You can edit Hadoop cluster connections in three places:

  • Steps and entries
  • View tab
  • Repository Explorer window

Steps and Entries

To edit Hadoop cluster connection in a step or entry, complete these steps.  

  1. Open the Hadoop cluster window in a step or entry.
  2. Make changes, then click Test.
  3. Click the OK button.

View Tab

To edit Hadoop cluster connection from the transformation or job View tab, complete these steps.  

  1. Click the Hadoop Clusters folder in the View tab.
  2. Right-click a connection, then select Edit
  3. The Hadoop cluster window appears. 
  4. Make changes, then click Test.
  5. Click the OK button.

Repository Explorer

To edit Hadoop cluster connection from the Repository Explorer window, do the following.

  1. Click the Hadoop Clusters tab in the Repository Explorer window.
  2. Select a connection, then click Edit.
  3. The Hadoop cluster window appears. 
  4. Make changes, then click Test.
  5. Click the OK button.

Duplicate a Hadoop Cluster Connection

You can only duplicate or clone a Hadoop Cluster connection in the Spoon View tab. 

  1. Click the Hadoop clusters folder in the View tab.
  2. Right-click a connection and select Duplicate.
  3. The Hadoop cluster window appears.  Enter a different name in the Cluster Name field.
  4. Make changes, then click Test.
  5. Click the OK button.

Delete a Hadoop Cluster Connection

Deleted connections cannot be restored.  But, you can still run transformations and jobs that reference them because deleted connections details are stored in the transformation and job metadata files.

You can delete Hadoop cluster connections in two places:

  • View tab
  • Repository Explorer window

View Tab

To delete Hadoop cluster connection in a transformation or job, complete these steps.

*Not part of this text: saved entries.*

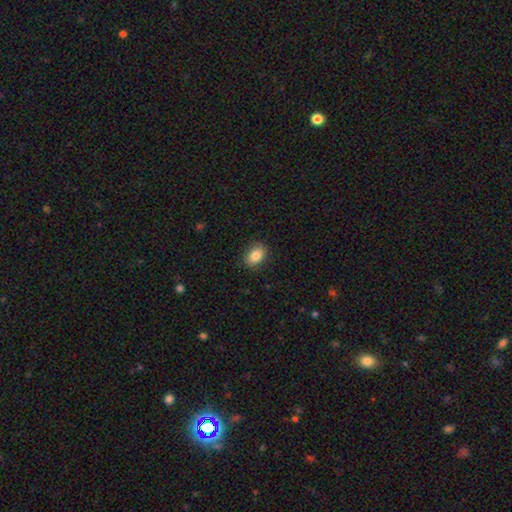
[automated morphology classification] Smooth or featured? Predicted: smooth (p=0.84). How rounded? Predicted: in between (p=0.79). Merging? Predicted: none (p=0.87).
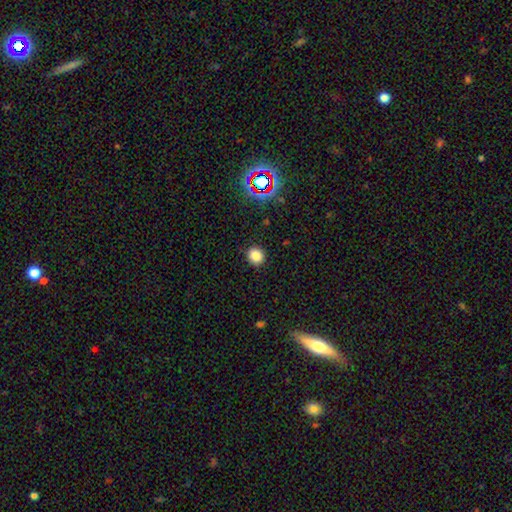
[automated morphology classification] The model was most divided on "how rounded": round: 81%, in between: 18%, cigar-shaped: 1%. More confident: merging — none (90%); smooth or featured — smooth (82%).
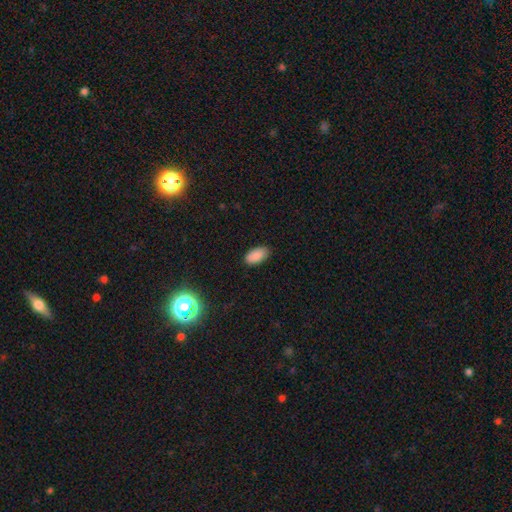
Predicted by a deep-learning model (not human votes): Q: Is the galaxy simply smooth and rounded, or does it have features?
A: smooth — 88%.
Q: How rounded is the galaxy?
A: in between — 94%.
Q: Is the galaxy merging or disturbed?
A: none — 85%.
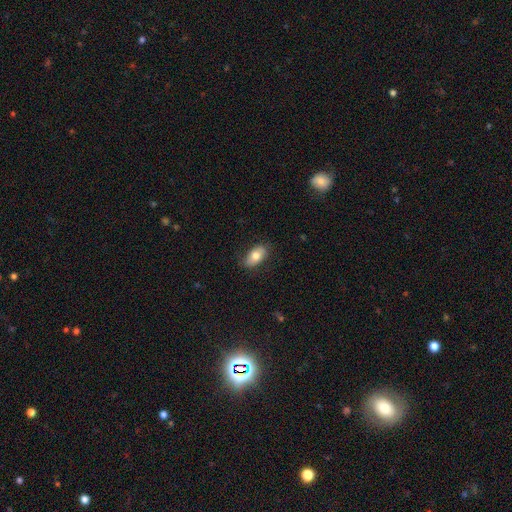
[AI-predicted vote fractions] Smooth or featured? smooth (76%)
How rounded? in between (91%)
Merging? none (82%)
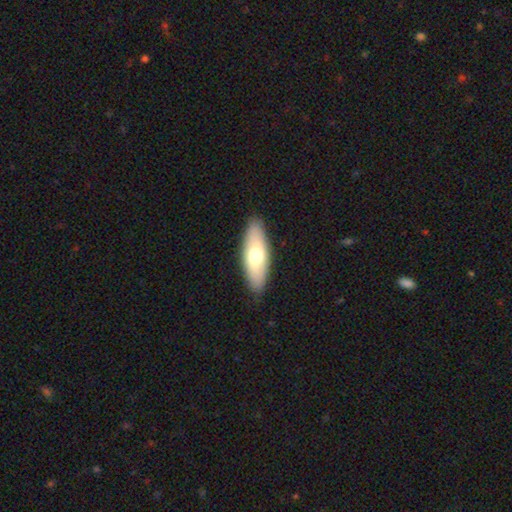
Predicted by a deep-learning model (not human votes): Smooth or featured?
  - smooth: 64% *
  - featured or disk: 31%
  - star or artifact: 5%
How rounded?
  - in between: 68% *
  - cigar-shaped: 29%
  - round: 3%
Merging?
  - none: 89% *
  - minor disturbance: 8%
  - major disturbance: 2%
  - merger: 1%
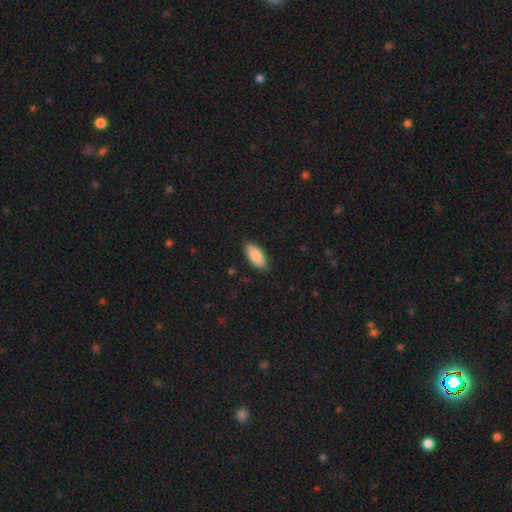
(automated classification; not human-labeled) This is clearly a smooth galaxy (85%). How rounded: clearly in between (89%). Merging: clearly none (85%).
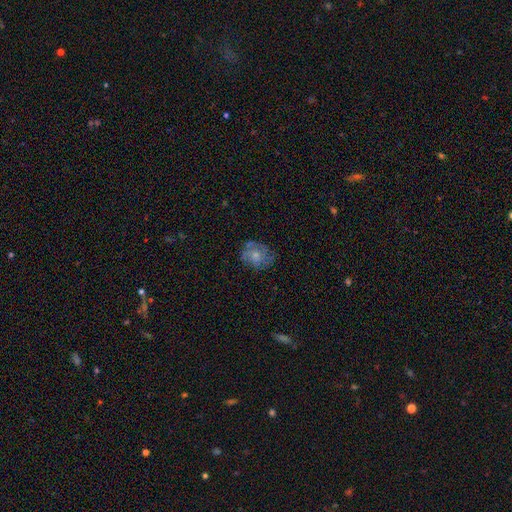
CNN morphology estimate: type=smooth (47%); merging=none (64%).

  1. Click the Hadoop clusters folder in the View tab.
  2. Right-click a Hadoop cluster connection and select Delete.
  3. A message appears asking whether you really want to delete the connection.  Click Yes.

Repository Explorer

To delete Hadoop cluster connections  from the Repository Explorer window, do the following.

  1. Connect to the Repository Explorer.
  2. Click the Hadoop Clusters tab.
  3. Select a Hadoop cluster connection, then click Delete.
  4. A message appears asking if you really want to delete the Hadoop cluster connection.  Click Yes.